Months of research, weeks of construction and $10,000 - that's what it took to capture the essence of Uriarra.
Loop, the latest work by Australian National University School of Art lecturer and PhD student Dan Stewart-Moore, was unveiled in the village on Sunday as part of the centenary of Canberra celebrations.

The $10,000 piece is his first public artwork for Canberra, a sculpture of 100 timber triangles designed after interviews and forums with the village residents.
''This is something really, really different and the biggest difference is actually working with the community,'' he said. ''I normally sit in my shed and I work away for a few months and no one else has any input.''
Since being approached by the Centenary of Canberra team in August, Stewart-Moore said he had learnt about the history of the village and its devastation during the 2003 bushfires.

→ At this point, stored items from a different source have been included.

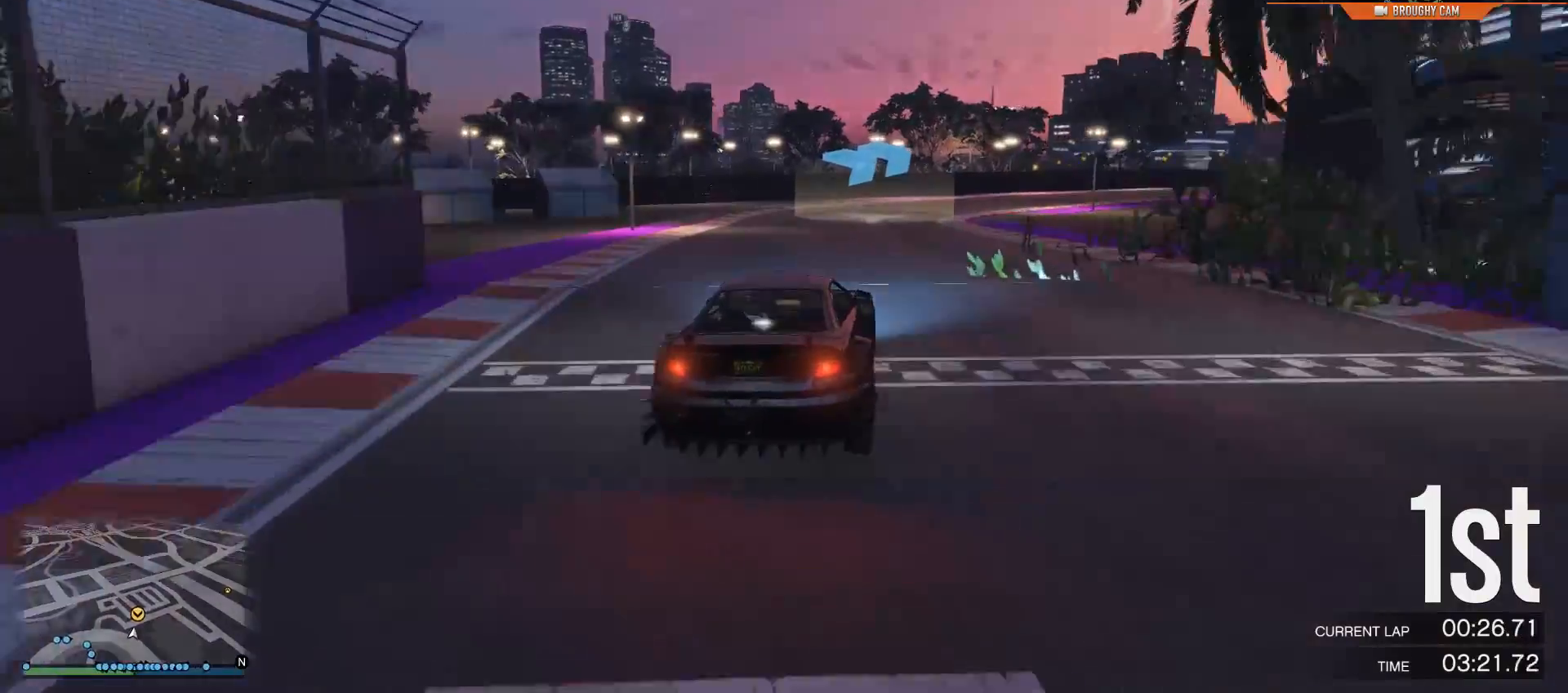
{"buttons": ["R2"], "left_stick": "right", "right_stick": "center", "events": [[67, "left_stick", "center"], [150, "left_stick", "right"], [301, "left_stick", "center"], [467, "left_stick", "right"]]}
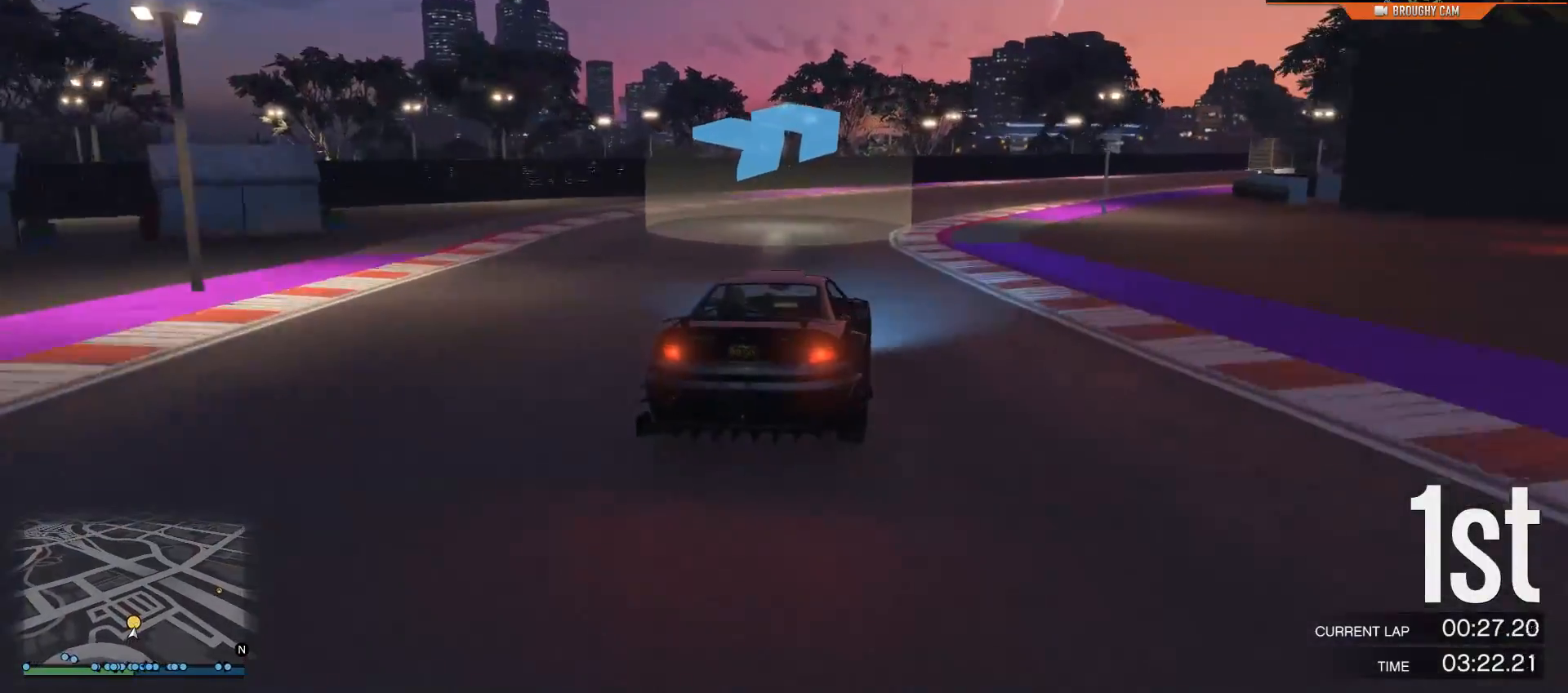
{"buttons": ["R2"], "left_stick": "center", "right_stick": "center", "events": [[133, "left_stick", "center"], [233, "left_stick", "right"], [434, "left_stick", "center"]]}
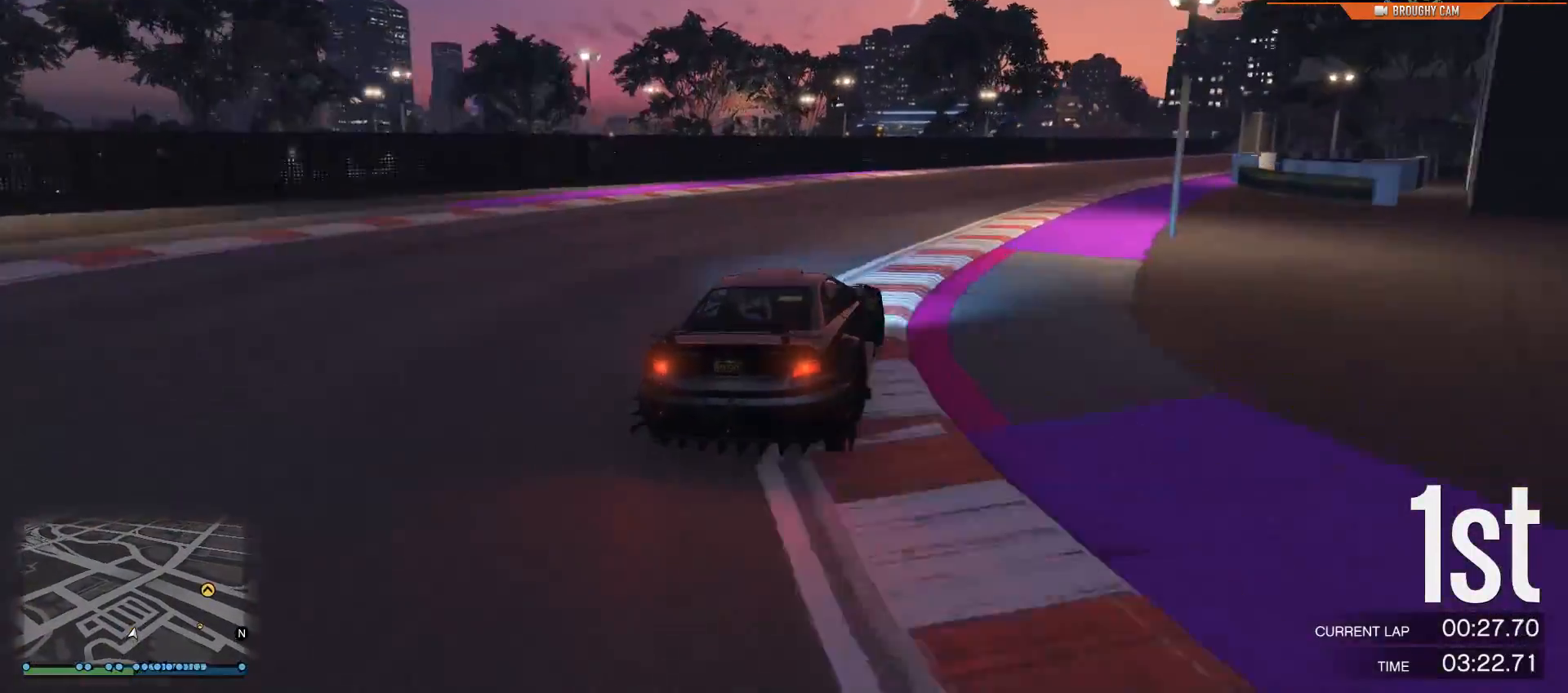
{"buttons": ["R2"], "left_stick": "center", "right_stick": "center", "events": [[67, "left_stick", "right"], [501, "left_stick", "center"]]}
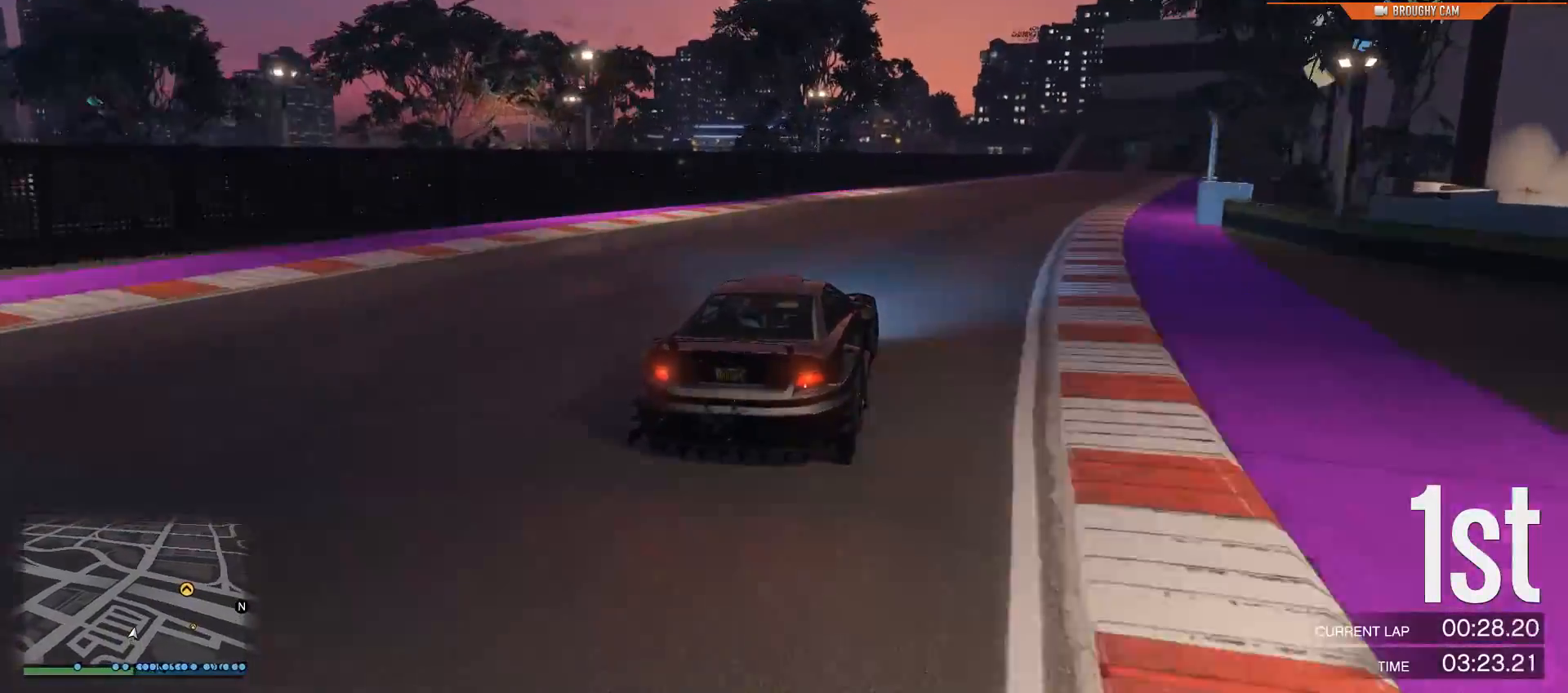
{"buttons": ["R2"], "left_stick": "center", "right_stick": "center", "events": [[100, "left_stick", "right"], [267, "left_stick", "center"]]}
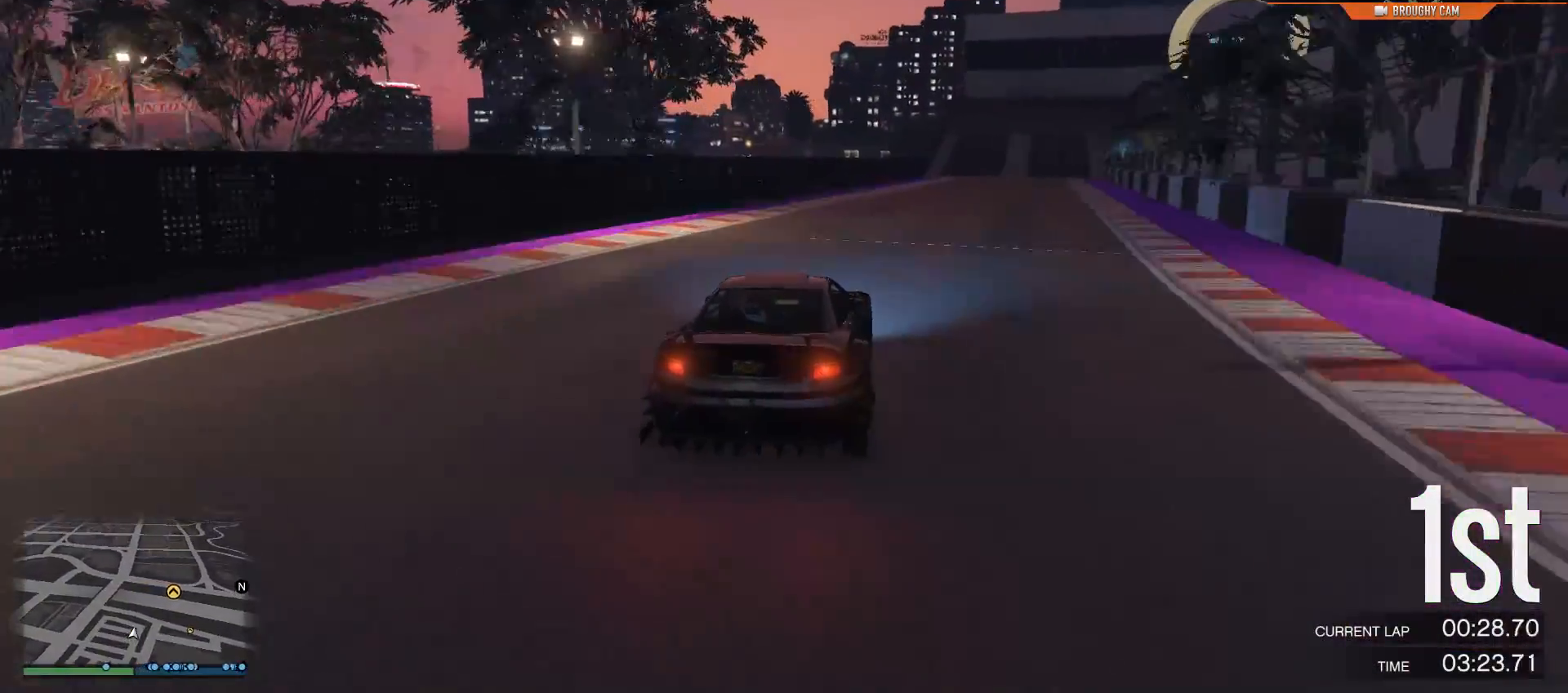
{"buttons": ["R2"], "left_stick": "right", "right_stick": "center", "events": [[484, "left_stick", "right"]]}
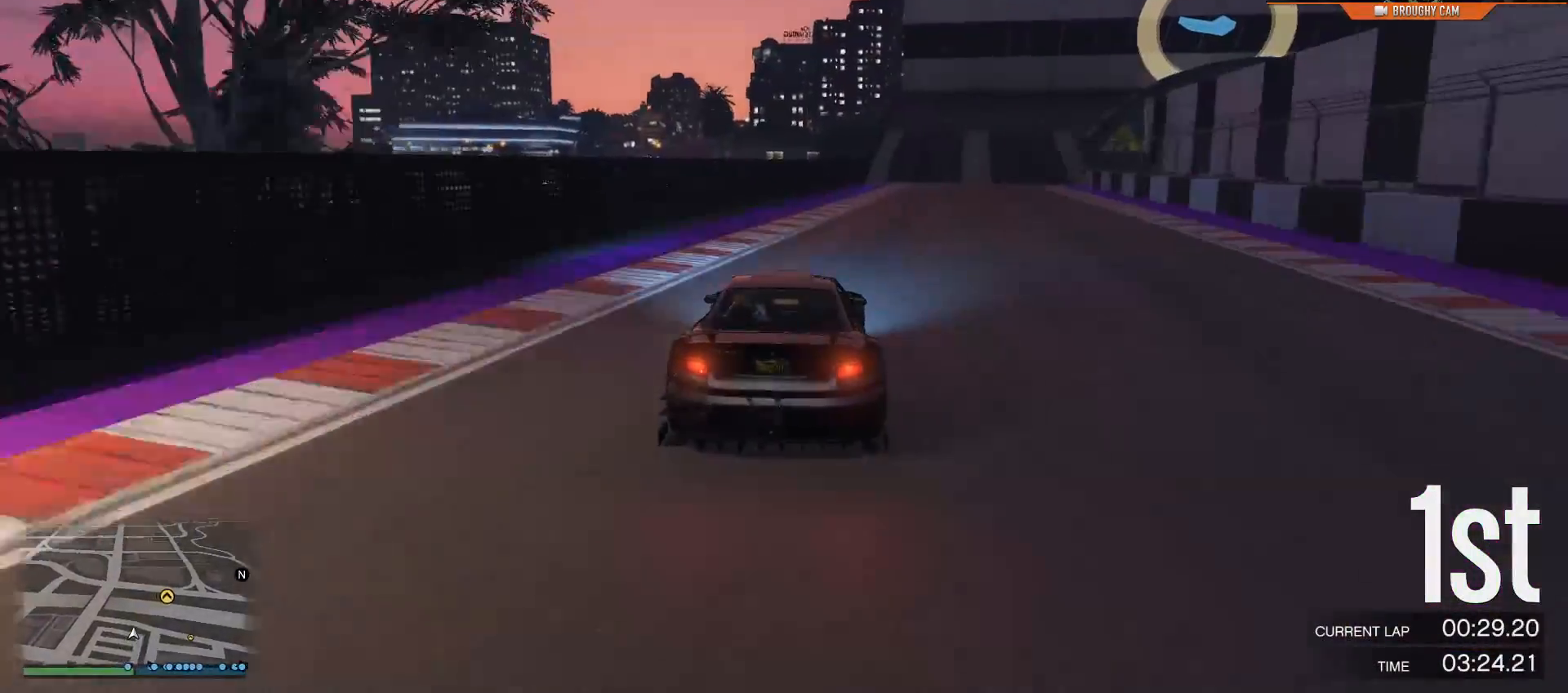
{"buttons": ["R2"], "left_stick": "right", "right_stick": "center", "events": [[150, "left_stick", "center"], [417, "left_stick", "right"]]}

''The place was wiped out and a lot of the people living here now are new residents,'' he said. ''But somehow that original spirit has been dispersed into the community and that's the thing that really struck me … the essential feeling was something that drove the work.''
The region's history of forestry was incorporated into the work, according to Stewart-Moore, who designed the ''construction-type'' sculpture to reflect both the part the village played in building Canberra and its current landscape. ''I was looking at the map of the place and it literally does a loop,'' he said.
Stewart-Moore was one of 14 artists commissioned under the Portrait of a Nation: Unmade Edges - Distinctive Places program, which will see works installed in six villages.